In many cases, their inherent worth is not so much diminished as they are overlooked. They are published with the thrill of being seen first or being the latest rather than aiming for a timelessness at the heart of every great architectural photograph. This contradicts the fundamental purpose they were taken in the first place—to uphold an architect’s optimism for a different way of living. It is only when we stop and look closely at how a photographer has framed a spatial scene that we begin to understand architecture’s yearning for permanence.
In searching for the essence of why it is imperative for architecture to be documented, we encounter a question of an image’s power as an agent for awareness. The crafted and considered architectural photo gives vital information about a project’s construction, its experienced materiality, its inhabitation, and also the thousands of decisions made during its gestation. The deeper into history a building goes the more effective a photo can be in safeguarding the most accurate truth about what a building stood for at the time it was built.
Few photos of demolitions have a more chapter-defining edge about them as the stills of the Pruitt-Igoe apartments in the US city of St. Louis, Missouri being blown up in the mid-1970s. When the first stage of demolition was over on July 15, 1972, historian Charles Jencks proclaimed it as the day “Modern architecture died”.
In the Philippines, the insidious nonchalance and apathy indirectly sprouting from a lack of credible architectural documentation leads to an unfulfilled closure, never mind the possibility of resurrection. By the time everyone is able to reconcile with the loss, another seemingly irrevocable execution occurs. Leandro V. Locsin must hold the record for the most number of buildings wiped from existence for a National Artist. Modernism has died several deaths in Metro Manila. Pages are being burned before anyone even has a chance to continue the story.

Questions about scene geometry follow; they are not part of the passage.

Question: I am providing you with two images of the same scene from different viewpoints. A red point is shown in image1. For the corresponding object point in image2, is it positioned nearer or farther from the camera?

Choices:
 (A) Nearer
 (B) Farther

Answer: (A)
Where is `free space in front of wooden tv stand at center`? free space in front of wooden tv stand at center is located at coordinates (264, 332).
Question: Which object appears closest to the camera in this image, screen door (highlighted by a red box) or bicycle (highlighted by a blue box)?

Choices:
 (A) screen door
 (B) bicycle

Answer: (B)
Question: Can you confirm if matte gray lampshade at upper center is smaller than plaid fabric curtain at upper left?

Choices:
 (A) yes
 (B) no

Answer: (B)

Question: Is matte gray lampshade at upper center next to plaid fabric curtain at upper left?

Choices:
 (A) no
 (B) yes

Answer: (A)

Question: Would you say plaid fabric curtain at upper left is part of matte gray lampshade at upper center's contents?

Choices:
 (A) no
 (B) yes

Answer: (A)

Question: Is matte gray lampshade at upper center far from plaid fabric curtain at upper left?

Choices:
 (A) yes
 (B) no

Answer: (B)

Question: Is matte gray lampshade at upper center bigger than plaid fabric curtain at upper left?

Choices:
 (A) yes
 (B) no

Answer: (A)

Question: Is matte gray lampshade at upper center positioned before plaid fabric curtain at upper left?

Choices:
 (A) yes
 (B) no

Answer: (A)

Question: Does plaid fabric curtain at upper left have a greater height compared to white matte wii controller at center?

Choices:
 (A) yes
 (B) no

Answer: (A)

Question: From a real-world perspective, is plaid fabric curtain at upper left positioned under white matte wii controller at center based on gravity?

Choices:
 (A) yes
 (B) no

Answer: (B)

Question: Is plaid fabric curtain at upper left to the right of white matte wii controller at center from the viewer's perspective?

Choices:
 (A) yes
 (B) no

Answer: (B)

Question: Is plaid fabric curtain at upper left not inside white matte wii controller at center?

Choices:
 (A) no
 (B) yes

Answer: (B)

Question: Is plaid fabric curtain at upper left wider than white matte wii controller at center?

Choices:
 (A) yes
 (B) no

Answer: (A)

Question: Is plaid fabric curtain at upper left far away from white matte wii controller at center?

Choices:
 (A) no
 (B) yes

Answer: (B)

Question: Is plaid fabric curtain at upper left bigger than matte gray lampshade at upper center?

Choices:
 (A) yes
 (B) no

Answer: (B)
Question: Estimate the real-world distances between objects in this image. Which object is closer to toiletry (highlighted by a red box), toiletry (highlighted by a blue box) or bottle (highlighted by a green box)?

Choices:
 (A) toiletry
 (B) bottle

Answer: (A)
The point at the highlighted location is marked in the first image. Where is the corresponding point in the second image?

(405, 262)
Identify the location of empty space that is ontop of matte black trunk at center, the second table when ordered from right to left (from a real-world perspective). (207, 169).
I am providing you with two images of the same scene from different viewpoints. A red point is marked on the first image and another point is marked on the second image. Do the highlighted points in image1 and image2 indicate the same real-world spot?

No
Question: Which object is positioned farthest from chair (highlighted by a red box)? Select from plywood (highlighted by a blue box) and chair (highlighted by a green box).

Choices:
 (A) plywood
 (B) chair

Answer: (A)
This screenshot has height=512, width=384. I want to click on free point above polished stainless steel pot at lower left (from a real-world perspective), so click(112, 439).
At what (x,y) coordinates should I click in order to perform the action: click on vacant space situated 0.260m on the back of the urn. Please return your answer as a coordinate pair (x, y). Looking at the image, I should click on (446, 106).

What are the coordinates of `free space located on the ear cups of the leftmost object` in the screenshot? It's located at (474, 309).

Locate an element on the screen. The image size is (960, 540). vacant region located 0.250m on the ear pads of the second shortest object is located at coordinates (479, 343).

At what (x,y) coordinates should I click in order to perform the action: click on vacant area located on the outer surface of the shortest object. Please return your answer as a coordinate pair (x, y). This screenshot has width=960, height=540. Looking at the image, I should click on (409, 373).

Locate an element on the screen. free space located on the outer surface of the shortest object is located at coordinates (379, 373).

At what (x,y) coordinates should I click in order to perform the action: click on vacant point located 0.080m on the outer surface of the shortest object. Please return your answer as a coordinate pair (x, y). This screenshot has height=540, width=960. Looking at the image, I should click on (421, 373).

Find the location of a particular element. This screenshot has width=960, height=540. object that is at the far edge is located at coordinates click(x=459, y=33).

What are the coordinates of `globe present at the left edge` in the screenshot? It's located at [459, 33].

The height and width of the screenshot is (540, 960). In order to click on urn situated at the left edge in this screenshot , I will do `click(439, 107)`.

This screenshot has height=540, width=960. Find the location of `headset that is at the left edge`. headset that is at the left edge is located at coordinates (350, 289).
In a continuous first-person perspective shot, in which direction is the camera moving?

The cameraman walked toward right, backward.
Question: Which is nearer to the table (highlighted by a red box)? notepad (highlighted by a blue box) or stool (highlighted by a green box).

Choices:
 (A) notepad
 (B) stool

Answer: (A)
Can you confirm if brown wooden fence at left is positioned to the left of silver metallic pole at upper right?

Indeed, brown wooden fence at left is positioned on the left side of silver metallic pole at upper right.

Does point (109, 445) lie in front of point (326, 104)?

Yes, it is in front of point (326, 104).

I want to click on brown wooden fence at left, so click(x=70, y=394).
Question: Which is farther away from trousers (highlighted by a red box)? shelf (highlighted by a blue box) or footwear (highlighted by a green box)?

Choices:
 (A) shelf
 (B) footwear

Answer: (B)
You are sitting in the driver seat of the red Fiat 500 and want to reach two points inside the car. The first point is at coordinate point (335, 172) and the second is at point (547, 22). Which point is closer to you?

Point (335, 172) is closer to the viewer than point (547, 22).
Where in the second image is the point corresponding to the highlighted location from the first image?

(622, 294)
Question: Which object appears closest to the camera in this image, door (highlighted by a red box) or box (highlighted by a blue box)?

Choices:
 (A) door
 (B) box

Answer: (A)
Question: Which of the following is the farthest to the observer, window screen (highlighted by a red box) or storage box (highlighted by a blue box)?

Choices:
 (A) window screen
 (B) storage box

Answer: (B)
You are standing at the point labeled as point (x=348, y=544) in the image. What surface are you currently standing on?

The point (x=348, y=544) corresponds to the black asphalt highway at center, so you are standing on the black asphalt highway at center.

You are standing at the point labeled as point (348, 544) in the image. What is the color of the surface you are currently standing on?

Dominic Galicia’s periodical call outs on Facebook about verifying the condition of the latest heritage building to face the wrecking ball reinforces this deficiency in public awareness. The halted demolition of the Philbanking Corporation Building, happening at the same time as the destruction of The Capitol Theater—designed by National Artists José Ma. Zaragoza and Juan Nakpil, respectively—represents the latest double whammy for the country’s burgeoning heritage conservation efforts. Netizens share their own photos from their own detective work to revive the discourse—unfortunately, as is too often the case, at a point when the sand has all but slipped through the hour glass.
The photographic image confirms its importance to society and, in turn, legitimizes the grave sense of injustice we feel when they are slated for demolition. We can do more to save these structures. And photographs can aid us in being the ammunition we need to fight the forces that undermine integral parts of the country’s history.
In BluPrint’s first Special Issue of the year we hear the stories behind the numerous approaches to architectural photography directly from the best image makers from across the world. We identify the project photos included by the year they were taken, not when they were completed, to stress that architecture does not stop when the architect steps away. They have done as much as any in the profession to preserve every architect’s aspiration to create a tangible legacy.